Seeing the dharma in films

I recently watched ‘I’m not an easy man’; a French film about switching of gender roles. Sounds heavy, but it’s not. First of all, I love French movies, they’re often simple and profound in a way that doesn’t beat you over the head while it makes it’s point, and usually set against the backdrop of Paris or some other beautiful European city. Yes, Summer is approaching which means I will go on and on and on about why I love Europe, but I digress.

‘I’m not an easy man’ is basically about a guy who bangs his head on a pole and wakes up from his unconscious state in a world where the gender roles are reversed. Women treat men as objects of desire alone, disrespect them regularly, have pressure to make money and be seen as successful, hell, the women don’t even wear bras and go topless in the streets during a jog (clearly the French don’t understand the benefit of a lululemon sports bra). Sounds kind of cheesy as I write it, but I found the film amusing and worthwhile and enjoyed the fact that my brain had to continually realign itself to the new women-run world. It’s incredible to me how defined our gender roles are and how much brainwork it took to keep adjusting to the reversal. Very trippy. Very Cool.

Of course the guy falls in love with a woman who, (Spoiler alert) at the end of the film bangs her head and we see her wake up in a world where men have the opposite roles again and we are left wondering how this will play out. We’re also left with a profound sense that the two lovers will both truly, finally understand each other.

What touched me most about the film was its ability to touch subject of perspective so beautifully.
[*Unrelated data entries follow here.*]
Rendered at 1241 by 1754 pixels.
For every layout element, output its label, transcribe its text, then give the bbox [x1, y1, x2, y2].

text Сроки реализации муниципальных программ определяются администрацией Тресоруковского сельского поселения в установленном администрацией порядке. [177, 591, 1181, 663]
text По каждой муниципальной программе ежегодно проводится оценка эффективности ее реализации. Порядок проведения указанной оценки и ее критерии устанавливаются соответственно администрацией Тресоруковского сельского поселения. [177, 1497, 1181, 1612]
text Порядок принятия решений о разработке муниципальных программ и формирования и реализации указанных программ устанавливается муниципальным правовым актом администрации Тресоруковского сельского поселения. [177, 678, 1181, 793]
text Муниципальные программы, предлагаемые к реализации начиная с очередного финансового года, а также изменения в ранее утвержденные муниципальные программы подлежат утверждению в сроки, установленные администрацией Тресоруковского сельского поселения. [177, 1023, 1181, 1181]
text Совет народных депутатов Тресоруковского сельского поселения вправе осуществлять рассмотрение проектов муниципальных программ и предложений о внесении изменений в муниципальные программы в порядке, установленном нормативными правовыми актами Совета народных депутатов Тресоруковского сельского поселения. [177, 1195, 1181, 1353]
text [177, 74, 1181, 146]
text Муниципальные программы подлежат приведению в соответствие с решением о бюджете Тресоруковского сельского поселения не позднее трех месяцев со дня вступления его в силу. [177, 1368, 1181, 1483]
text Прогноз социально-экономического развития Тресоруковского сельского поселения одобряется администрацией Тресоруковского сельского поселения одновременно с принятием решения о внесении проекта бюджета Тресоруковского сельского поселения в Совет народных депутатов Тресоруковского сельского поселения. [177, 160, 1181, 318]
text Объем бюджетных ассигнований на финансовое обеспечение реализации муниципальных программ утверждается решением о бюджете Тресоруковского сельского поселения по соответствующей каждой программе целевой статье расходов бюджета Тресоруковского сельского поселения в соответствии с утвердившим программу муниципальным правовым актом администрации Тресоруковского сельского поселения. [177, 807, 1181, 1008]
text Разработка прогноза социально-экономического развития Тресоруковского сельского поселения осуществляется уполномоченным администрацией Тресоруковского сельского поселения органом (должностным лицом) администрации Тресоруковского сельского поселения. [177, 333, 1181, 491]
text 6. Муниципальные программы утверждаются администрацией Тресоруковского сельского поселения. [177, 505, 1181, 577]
It avoids the debate of what’s right and wrong as well as the usual pitfalls of feminism gone angry, and explores the possibility of a world where both sides were able to genuinely empathise and understand another’s perspective.
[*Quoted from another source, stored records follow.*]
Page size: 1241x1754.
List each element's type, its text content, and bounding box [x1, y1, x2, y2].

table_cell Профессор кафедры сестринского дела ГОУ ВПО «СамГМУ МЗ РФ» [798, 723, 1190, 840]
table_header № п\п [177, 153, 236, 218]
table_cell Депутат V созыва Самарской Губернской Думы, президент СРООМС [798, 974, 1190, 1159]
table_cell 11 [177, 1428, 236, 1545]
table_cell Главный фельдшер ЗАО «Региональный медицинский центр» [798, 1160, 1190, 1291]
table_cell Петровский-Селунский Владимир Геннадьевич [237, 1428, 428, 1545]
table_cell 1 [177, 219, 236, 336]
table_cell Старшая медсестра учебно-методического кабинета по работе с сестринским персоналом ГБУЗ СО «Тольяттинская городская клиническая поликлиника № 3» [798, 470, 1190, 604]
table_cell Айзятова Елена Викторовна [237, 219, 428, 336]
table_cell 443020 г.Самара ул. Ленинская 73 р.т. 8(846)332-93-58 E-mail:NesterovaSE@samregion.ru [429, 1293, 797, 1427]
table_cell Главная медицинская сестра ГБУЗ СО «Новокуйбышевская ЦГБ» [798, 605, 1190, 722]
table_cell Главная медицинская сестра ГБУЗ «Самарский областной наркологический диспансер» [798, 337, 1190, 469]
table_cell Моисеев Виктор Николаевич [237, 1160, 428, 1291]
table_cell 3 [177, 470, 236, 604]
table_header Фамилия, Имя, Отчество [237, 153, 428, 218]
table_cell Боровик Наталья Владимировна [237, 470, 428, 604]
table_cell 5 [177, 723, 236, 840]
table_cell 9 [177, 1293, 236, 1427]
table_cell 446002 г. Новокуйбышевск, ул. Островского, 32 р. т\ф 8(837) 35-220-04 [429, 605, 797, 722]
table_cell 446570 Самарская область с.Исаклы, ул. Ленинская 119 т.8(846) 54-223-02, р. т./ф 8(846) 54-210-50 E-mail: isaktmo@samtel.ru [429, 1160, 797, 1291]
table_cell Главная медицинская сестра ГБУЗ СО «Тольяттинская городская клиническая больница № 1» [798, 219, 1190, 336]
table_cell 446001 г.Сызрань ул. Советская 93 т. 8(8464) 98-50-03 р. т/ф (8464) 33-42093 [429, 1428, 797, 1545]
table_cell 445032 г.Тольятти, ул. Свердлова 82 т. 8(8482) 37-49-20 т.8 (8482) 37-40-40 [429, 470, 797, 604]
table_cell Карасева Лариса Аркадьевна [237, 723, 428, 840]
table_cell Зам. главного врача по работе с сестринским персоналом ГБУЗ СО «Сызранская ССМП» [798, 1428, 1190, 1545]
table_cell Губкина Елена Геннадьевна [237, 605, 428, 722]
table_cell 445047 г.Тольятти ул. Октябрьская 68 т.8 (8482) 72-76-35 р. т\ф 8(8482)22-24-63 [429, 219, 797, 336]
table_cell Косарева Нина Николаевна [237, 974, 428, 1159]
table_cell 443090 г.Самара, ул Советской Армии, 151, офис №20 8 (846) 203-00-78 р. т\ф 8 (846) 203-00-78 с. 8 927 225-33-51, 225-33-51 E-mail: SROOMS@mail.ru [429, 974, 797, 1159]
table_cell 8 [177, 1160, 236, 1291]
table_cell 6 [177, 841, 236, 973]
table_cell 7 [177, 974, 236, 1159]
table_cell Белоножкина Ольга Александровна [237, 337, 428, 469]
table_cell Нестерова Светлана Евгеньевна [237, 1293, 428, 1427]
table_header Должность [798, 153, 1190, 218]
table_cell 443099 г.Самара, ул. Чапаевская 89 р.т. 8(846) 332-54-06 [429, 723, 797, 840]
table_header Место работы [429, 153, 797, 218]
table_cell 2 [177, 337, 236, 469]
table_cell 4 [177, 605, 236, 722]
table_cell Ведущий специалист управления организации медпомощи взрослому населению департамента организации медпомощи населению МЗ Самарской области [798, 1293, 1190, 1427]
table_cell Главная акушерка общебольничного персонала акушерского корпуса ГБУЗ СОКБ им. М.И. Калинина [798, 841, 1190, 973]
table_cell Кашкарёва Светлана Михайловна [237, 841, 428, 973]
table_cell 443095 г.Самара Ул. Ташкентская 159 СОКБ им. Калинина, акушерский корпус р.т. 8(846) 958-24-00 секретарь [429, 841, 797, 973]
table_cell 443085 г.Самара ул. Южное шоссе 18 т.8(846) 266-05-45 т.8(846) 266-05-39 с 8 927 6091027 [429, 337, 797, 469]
Wouldn’t that be an incredible world?

This is something I often talk about in my classes and in my blogs and stories because I believe it is at the heart of our connection to others.

It’s not about who’s right, it’s not about the facts all the time, but rather, it’s about taking the other’s perspective, even for a little while. It’s saying, ‘I see you, I understand you, I can imagine what it’s like to be you’. And mean it.
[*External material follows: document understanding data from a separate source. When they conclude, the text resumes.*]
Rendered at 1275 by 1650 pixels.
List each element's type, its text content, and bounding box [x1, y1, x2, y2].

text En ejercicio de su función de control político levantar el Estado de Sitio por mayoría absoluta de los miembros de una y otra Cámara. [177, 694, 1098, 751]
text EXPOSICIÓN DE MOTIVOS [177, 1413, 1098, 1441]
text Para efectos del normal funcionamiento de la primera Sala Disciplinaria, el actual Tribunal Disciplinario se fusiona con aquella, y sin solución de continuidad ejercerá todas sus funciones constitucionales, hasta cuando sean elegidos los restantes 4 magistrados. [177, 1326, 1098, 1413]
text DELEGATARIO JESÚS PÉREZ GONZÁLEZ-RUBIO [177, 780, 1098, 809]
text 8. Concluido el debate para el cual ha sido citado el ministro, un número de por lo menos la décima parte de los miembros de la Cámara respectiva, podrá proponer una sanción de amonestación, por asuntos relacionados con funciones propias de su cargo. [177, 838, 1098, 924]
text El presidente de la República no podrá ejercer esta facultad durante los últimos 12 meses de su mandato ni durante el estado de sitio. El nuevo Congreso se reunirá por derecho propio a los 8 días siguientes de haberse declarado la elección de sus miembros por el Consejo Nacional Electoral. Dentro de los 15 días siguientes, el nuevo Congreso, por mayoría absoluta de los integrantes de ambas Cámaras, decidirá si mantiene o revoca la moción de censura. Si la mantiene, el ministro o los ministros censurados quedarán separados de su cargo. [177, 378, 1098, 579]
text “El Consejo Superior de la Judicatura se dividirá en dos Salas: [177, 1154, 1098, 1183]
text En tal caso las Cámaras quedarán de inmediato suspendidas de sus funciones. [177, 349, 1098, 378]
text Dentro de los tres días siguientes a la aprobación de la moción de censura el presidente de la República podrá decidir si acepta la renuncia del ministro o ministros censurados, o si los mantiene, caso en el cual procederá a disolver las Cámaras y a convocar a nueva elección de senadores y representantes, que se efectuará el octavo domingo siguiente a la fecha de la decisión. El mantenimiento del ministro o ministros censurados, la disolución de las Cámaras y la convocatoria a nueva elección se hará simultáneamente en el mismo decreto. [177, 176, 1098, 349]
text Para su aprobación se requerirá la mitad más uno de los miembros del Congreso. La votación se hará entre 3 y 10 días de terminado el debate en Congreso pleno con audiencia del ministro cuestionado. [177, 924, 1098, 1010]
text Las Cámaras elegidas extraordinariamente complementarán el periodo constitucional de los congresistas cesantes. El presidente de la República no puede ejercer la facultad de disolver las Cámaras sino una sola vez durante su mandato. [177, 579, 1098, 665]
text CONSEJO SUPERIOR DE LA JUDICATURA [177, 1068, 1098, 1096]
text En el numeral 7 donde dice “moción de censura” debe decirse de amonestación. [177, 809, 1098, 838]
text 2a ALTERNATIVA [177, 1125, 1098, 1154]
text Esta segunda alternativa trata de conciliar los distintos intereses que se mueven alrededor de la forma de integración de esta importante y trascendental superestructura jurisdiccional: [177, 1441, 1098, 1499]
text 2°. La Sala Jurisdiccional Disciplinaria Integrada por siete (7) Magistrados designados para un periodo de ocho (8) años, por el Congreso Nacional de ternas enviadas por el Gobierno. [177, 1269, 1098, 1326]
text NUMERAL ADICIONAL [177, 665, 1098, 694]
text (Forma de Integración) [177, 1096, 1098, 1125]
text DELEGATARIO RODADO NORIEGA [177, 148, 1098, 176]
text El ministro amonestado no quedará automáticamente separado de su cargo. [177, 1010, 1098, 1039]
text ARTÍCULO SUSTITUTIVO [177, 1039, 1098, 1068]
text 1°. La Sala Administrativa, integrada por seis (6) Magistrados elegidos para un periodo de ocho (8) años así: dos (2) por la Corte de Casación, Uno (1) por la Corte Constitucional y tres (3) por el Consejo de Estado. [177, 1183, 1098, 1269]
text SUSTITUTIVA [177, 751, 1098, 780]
It’s all we need as humans, to be genuinely seen and heard.

Practice this today when someone talks to you or even sends you a text. Hear them, get out of your own story for 5 minutes and imagine what it’s like to be them. Then respond in a way that has nothing to do with you and your story, but just a simple genuine reflection. Then watch and let the magic happen.

The Dalai Lama, and the Buddha (guess that’s where he got all this stuff from) talks a lot, almost all the time about compassion, but compassion is such an incredibly complicated emotion and something that actually needs to be cultivated and almost taught through practices and meditations; that I say, let’s rather start with empathy, a genuine and sincere seeing of others, because I think that’s more urgently needed. Then we can go on to compassion from there.